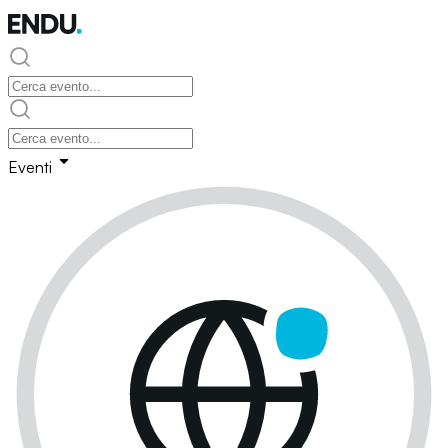
Eventi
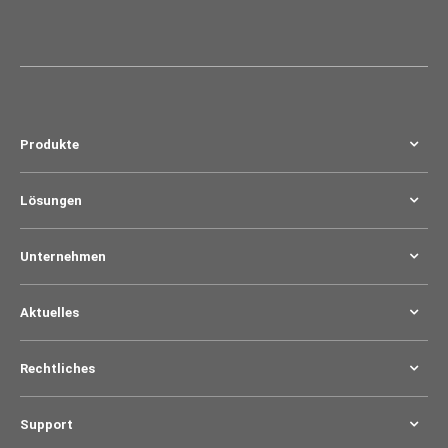
Produkte
Lösungen
Unternehmen
Aktuelles
Rechtliches
Support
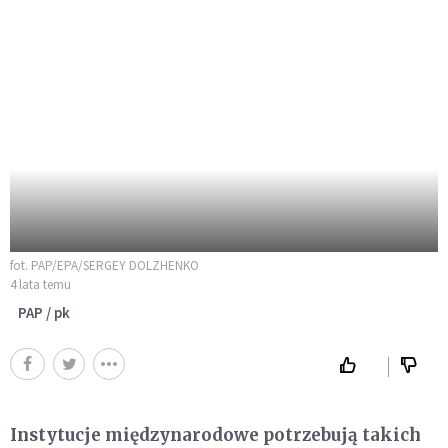
fot. PAP/EPA/SERGEY DOLZHENKO
4 lata temu
PAP / pk
Instytucje międzynarodowe potrzebują takich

PROBLEM TO WORK ON:
Put the text read from the records into a JSON list of strings, with one string per line and no blank lines. Leave the pictures out of the list.

OUTPUT FOR THIS EXERCISE:
[
  "Eventi",
  "Produkte",
  "Lösungen",
  "Unternehmen",
  "Aktuelles",
  "Rechtliches",
  "Support",
  "fot. PAP/EPA/SERGEY DOLZHENKO",
  "4 lata temu",
  "PAP / pk",
  "Instytucje międzynarodowe potrzebują takich"
]